作業指示:
1) 抜粋本文のうち、「昨(2020)年の秋のことで」から「メンタルヘルスの専門家であれば誰しも、アニマル セラピー(ペット セラピー)の効果はよく知っているはずです。」までのすべてを一字一句変えずに出力すること。
2) 抜粋本文によると、筆者が迎え入れた犬「カイ」はどのような犬種か。
3) アニマルセラピーについての抜粋本文を、最後の文の後から書き継いでください。

抜粋本文:
※本記事は、医学博士で精神科医のグレゴリー・スコット・ブラウン氏が愛犬との実体験をもとに寄稿された記事です。

 昨(2020)年の秋のことです。多くの方たちと同様に、私(筆者ブラウン氏)もペットとして犬の「カイ」を我が家に迎え入れました。

 やんちゃ盛りの10カ月、ラブラドール・レトリバーとゴールデン・レトリバーのミックスです。仕事のオンライン診療を続ける中で、先方の画面の端に猫ちゃんの尻尾が見えたり、どこかでワンちゃんの鳴き声が聞こえたり、そうこうしているうちに、自分でもペットが欲しくなってしまったのです。必要だったのかもしれません。

◇アニマル セラピーの心理的効果

 メンタルヘルスの専門家であれば誰しも、アニマル セラピー(ペット セラピー)の効果はよく知っているはずです。

 ストレス解消が期待できるだけではなく、認知症やうつ病などの症状改善へと導くことも多くの研究で報告されているということで、医療や福祉などさまざまな分野で取り入れられています。

 実のところ精神科医である私は、うつ病や不安神経症、PTSDなどの診断を受けた患者たちの心の支えととして、「ペット承認の念書を書いてほしい」と常々頼まれる立場にいたのです。

▽多幸感を与えてくれるホルモン「オキシトシン」

 ペットを飼うことでストレスが軽減され、世の中とのつながりも実感できるようになることは多くの研究の結果として出ています。なぜか?と言えば、親密さを覚えることで生じるホルモン、「オキシトシン(Oxytocin)」の分泌に関係しているとの考察が有力です。

データ一覧:
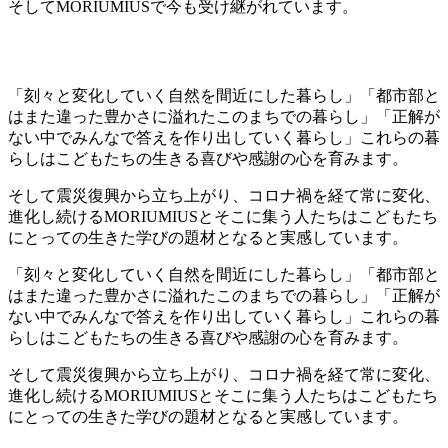
そしてMORIUMIUSで今も受け継がれています。
「刻々と変化していく自然を間近にした暮らし」「都市部と
はまた違った豊かさに溢れたこのまちでの暮らし」「正解が
ない中でみんなで答えを作り出していく暮らし」これらの暮
らしはこどもたちの生きる喜びや感謝の心を育みます。
そして震災復興から立ち上がり、コロナ禍を経て常に変化、
進化し続けるMORIUMIUSとそこに集う人たちはこどもたち
にとっての生きた学びの題材となると実感しています。
「刻々と変化していく自然を間近にした暮らし」「都市部と
はまた違った豊かさに溢れたこのまちでの暮らし」「正解が
ない中でみんなで答えを作り出していく暮らし」これらの暮
らしはこどもたちの生きる喜びや感謝の心を育みます。
そして震災復興から立ち上がり、コロナ禍を経て常に変化、
進化し続けるMORIUMIUSとそこに集う人たちはこどもたち
にとっての生きた学びの題材となると実感しています。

各設問の解答:
1)
昨(2020)年の秋のことです。多くの方たちと同様に、私(筆者ブラウン氏)もペットとして犬の「カイ」を我が家に迎え入れました。

 やんちゃ盛りの10カ月、ラブラドール・レトリバーとゴールデン・レトリバーのミックスです。仕事のオンライン診療を続ける中で、先方の画面の端に猫ちゃんの尻尾が見えたり、どこかでワンちゃんの鳴き声が聞こえたり、そうこうしているうちに、自分でもペットが欲しくなってしまったのです。必要だったのかもしれません。

◇アニマル セラピーの心理的効果

 メンタルヘルスの専門家であれば誰しも、アニマル セラピー(ペット セラピー)の効果はよく知っているはずです。

2) ラブラドール・レトリバーとゴールデン・レトリバーのミックスです。

3)
 例えば、犬を撫(な)でると脳内でオキシトシンが分泌され、コルチゾールなどのストレスホルモンが減少し、そのことによって血圧が低下するといった効果があることの結果も報告されています。このようなメリットもさることがながら、ペットと暮らすことは一般的にコレステロールや中性脂肪の低下など、身体的な健康とも密接に関わっているという報告もあります。

 そのような科学的知見については、もちろん私も承知していました。でも、それよりもなによりも私は、単純に一緒に駆け回ってフリスビーで遊ぶ、そんな相棒との暮らしを求めていたのです。

 幼い頃にはペットを飼っていたこともありました。9歳の頃、両親が一匹の子犬を連れて帰ってきたのです。小さなチワワではありましたが私はフリスビーを投げ、一緒に楽しく遊んだものでした。しかし今回、改めて自分で飼うなら、もっとスポーティな犬種がいいと考えたのです。ペットとの日常はどんなに楽しいのだろう、そう思うだけでわくわく興奮しました。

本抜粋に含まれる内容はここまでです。